[Chart analysis data]
+++
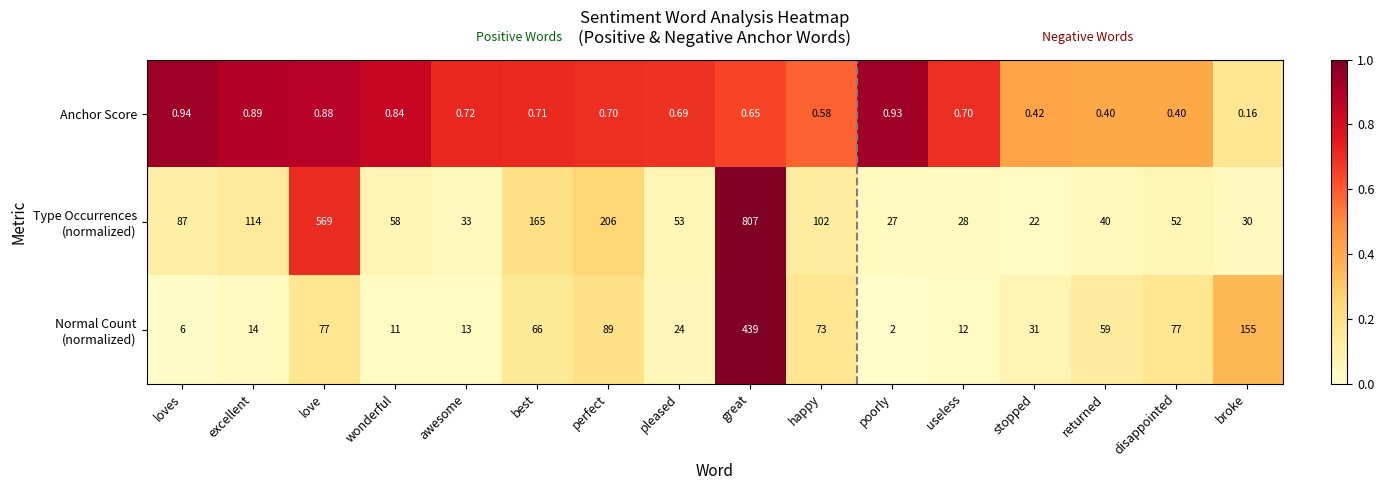

At which category does the chart reach its minimum across all series?

broke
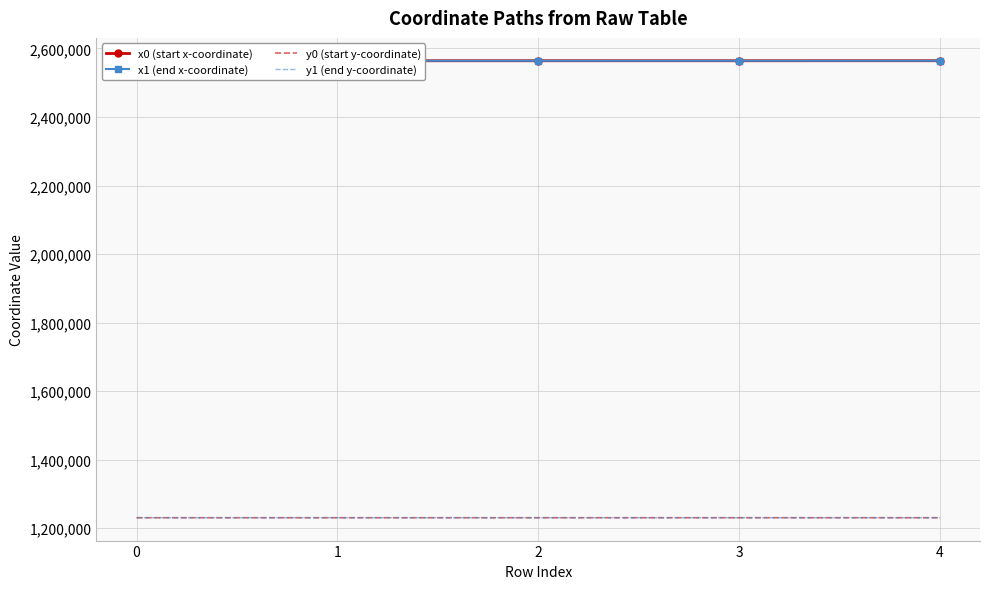

What are all the series names shown in the legend?

x0 (start x-coordinate), x1 (end x-coordinate), y0 (start y-coordinate), y1 (end y-coordinate)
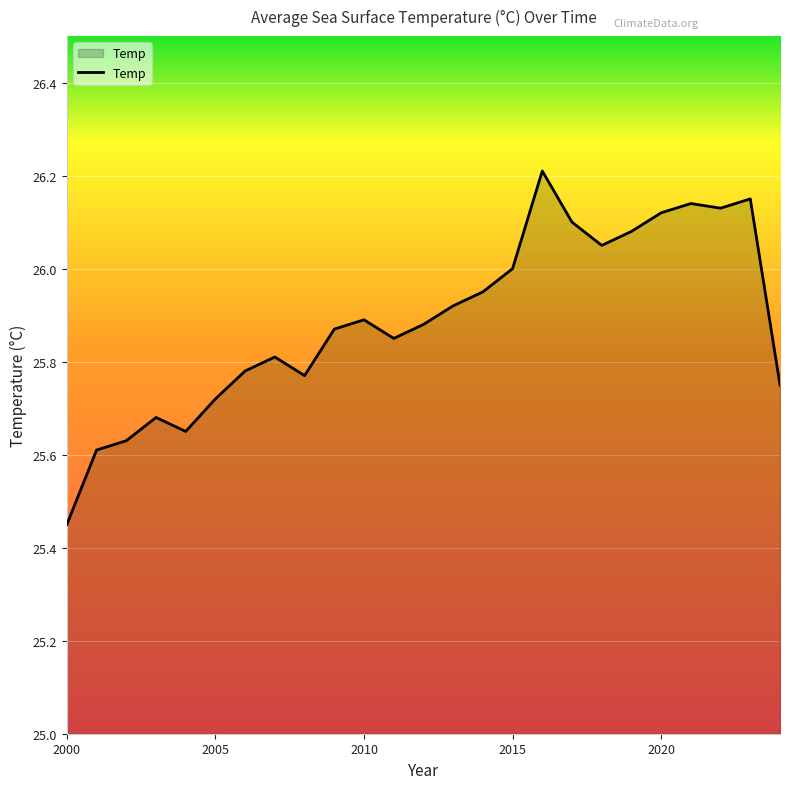

What is the difference between the maximum and minimum values?

0.8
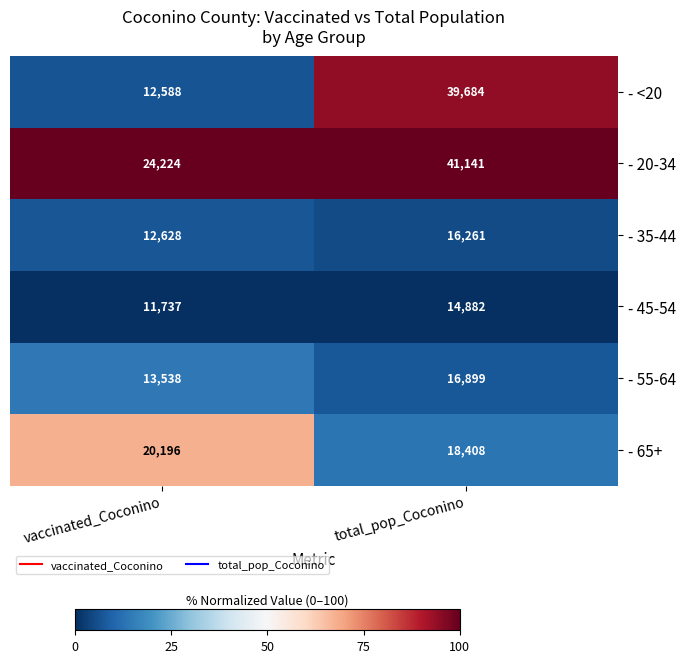

At which category does the chart reach its peak across all series?

total_pop_Coconino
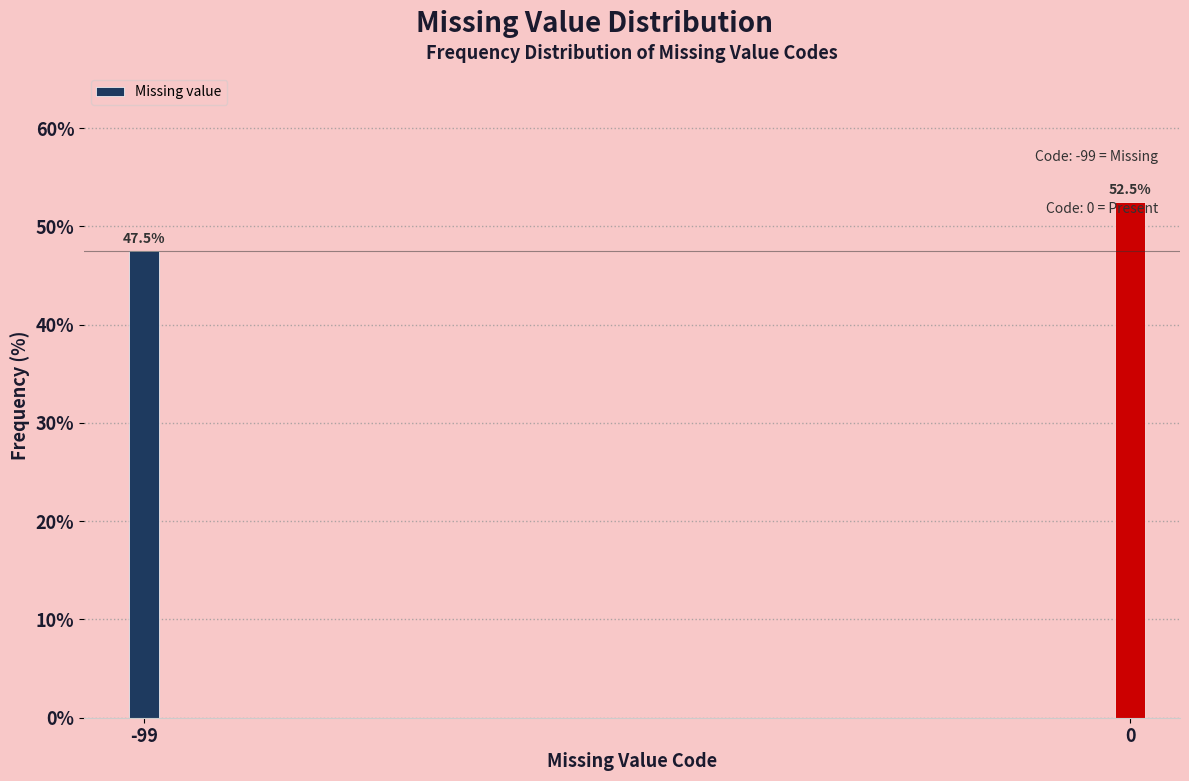

What is the smallest value displayed?

47.5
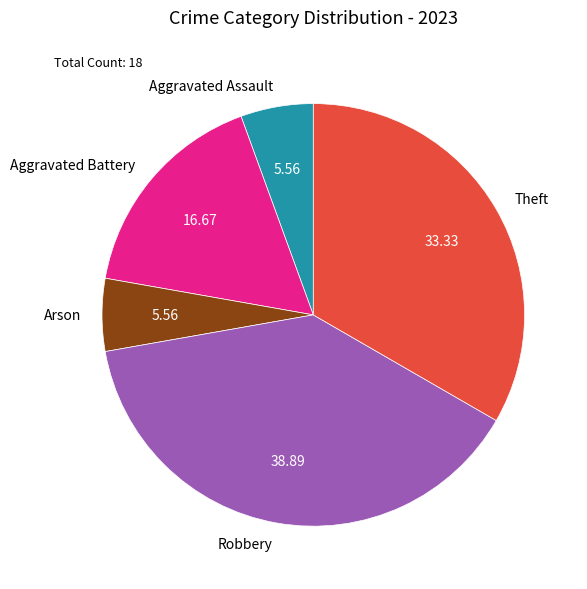

Which category has the biggest portion of the pie?

Robbery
+++
» **Job item**:
Reproduce verbatim the stretch of the entries from the line "What is the smallest value displayed?" through the end of the entries, omitting the pictures.

» **Task answer**:
What is the smallest value displayed?

47.5

Which category has the biggest portion of the pie?

Robbery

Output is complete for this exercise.